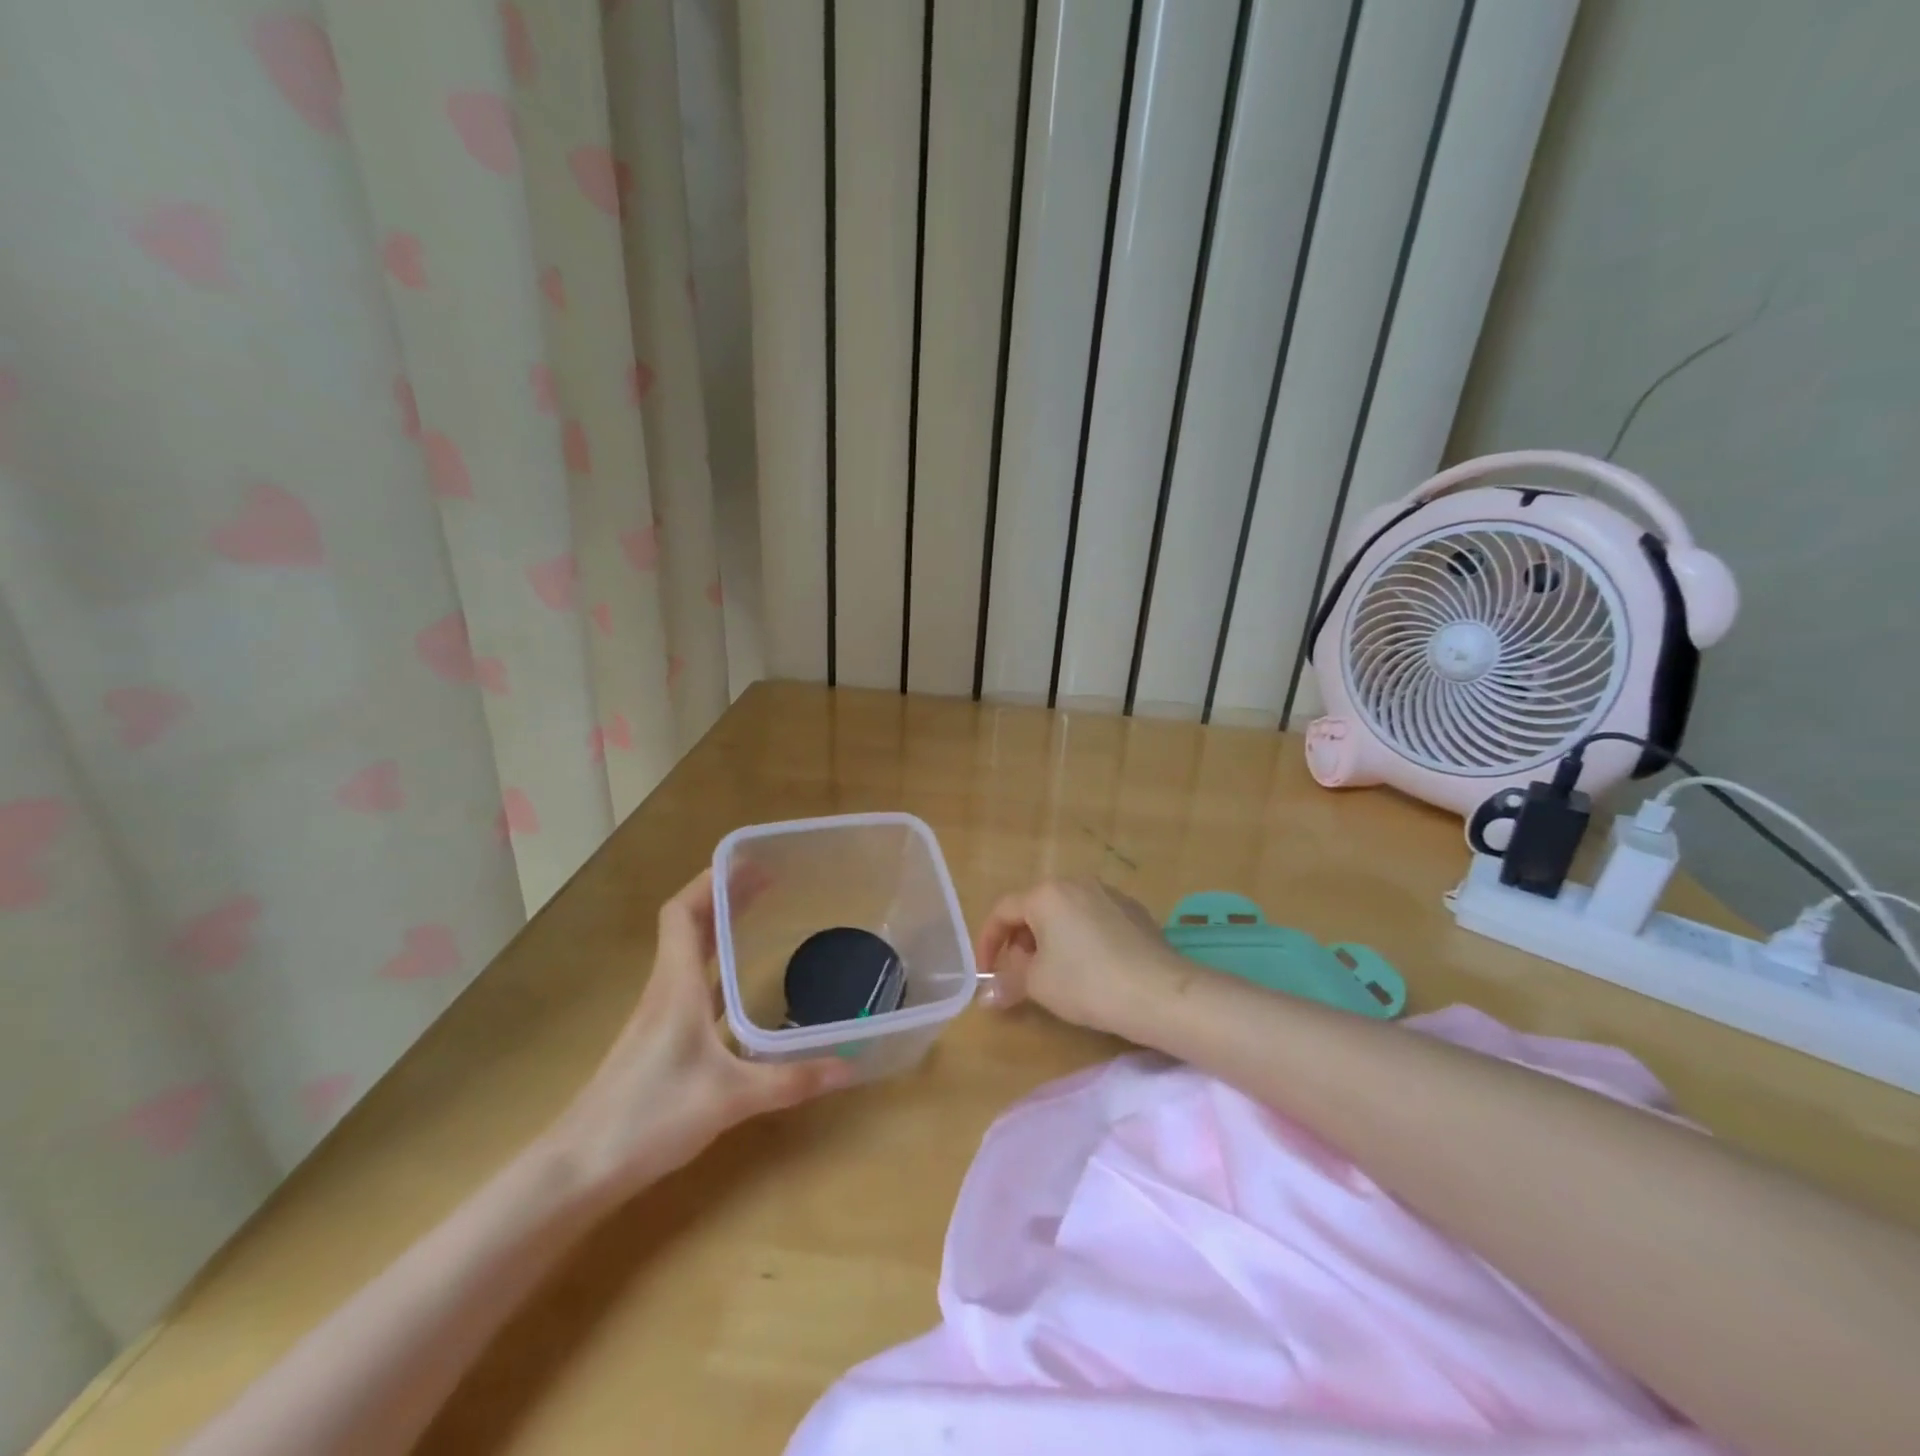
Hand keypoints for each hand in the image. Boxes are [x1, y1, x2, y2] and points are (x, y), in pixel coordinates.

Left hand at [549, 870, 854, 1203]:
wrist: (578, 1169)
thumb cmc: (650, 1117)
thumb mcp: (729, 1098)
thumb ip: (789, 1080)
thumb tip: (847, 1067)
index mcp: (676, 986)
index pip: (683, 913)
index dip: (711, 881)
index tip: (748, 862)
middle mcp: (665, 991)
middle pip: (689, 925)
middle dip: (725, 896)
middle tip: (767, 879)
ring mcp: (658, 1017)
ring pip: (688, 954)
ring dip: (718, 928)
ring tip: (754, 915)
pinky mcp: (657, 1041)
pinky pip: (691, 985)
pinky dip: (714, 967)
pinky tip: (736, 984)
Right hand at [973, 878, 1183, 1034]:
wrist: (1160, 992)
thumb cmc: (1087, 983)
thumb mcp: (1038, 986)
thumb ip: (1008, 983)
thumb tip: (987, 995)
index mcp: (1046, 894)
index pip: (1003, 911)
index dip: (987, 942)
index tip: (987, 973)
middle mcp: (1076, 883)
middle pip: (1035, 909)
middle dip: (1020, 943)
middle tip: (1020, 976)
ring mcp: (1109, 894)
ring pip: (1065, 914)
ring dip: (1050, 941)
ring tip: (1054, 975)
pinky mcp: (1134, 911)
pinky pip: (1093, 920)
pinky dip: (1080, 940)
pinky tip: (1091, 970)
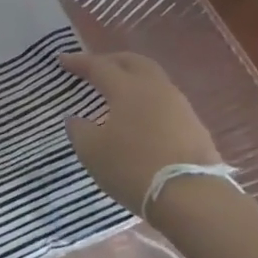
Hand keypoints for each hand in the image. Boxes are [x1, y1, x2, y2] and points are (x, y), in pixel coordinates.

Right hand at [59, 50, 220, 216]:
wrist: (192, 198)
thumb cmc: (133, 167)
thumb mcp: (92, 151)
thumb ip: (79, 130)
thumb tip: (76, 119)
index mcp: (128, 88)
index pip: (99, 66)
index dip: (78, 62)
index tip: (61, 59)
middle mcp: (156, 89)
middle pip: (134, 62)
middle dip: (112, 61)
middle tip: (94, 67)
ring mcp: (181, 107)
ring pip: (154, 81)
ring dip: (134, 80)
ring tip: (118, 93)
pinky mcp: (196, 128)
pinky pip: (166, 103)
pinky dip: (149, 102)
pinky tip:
□ □ □ □ □
EXERCISE OBJECTIVE:
Quote the material in full and exactly; do not carry over its pictures.

COMPLETED TASK:
Hand keypoints for each hand in the image. Boxes are [x1, y1, x2, y2] and points are (x, y), in pixel coordinates.

Left hand at [549, 870, 854, 1203]:
wrist: (578, 1169)
thumb cmc: (650, 1117)
thumb mcp: (729, 1098)
thumb ip: (789, 1080)
thumb tip: (847, 1067)
index mcp: (676, 986)
index pip: (683, 913)
index dip: (711, 881)
index tip: (748, 862)
middle mcp: (665, 991)
middle pip: (689, 925)
middle dip: (725, 896)
middle tip: (767, 879)
ring mcp: (658, 1017)
ring pip: (688, 954)
ring dip: (718, 928)
ring tip: (754, 915)
pinky mcp: (657, 1041)
pinky pip: (691, 985)
pinky dip: (714, 967)
pinky tip: (736, 984)
Right hand at [973, 878, 1183, 1034]:
wrist: (1160, 992)
thumb cmc: (1087, 983)
thumb mcp: (1038, 986)
thumb ip: (1008, 983)
thumb tip: (987, 995)
index mcp: (1046, 894)
index pip: (1003, 911)
index dip: (987, 942)
index tip: (987, 973)
middle mcp: (1076, 883)
middle pip: (1035, 909)
middle dip: (1020, 943)
middle tip: (1020, 976)
ring mcp: (1109, 894)
ring pip: (1065, 914)
ring dip: (1050, 941)
ring tip: (1054, 975)
pinky mcp: (1134, 911)
pinky pip: (1093, 920)
pinky dip: (1080, 940)
pinky tip: (1091, 970)
Hand keypoints for each hand in the image. Boxes are [x1, y1, x2, y2] and points are (x, y), in pixel coordinates.

Right hand at [59, 50, 220, 216]:
wrist: (192, 198)
thumb cmc: (133, 167)
thumb mcp: (92, 151)
thumb ip: (79, 130)
thumb tip: (76, 119)
index mcp: (128, 88)
index pip: (99, 66)
index dip: (78, 62)
index tip: (61, 59)
middle mcp: (156, 89)
middle pip: (134, 62)
middle dip: (112, 61)
middle tip: (94, 67)
ring mcp: (181, 107)
ring pip: (154, 81)
ring dip: (134, 80)
ring tip: (118, 93)
pinky mcp: (196, 128)
pinky pip: (166, 103)
pinky dip: (149, 102)
pinky tip:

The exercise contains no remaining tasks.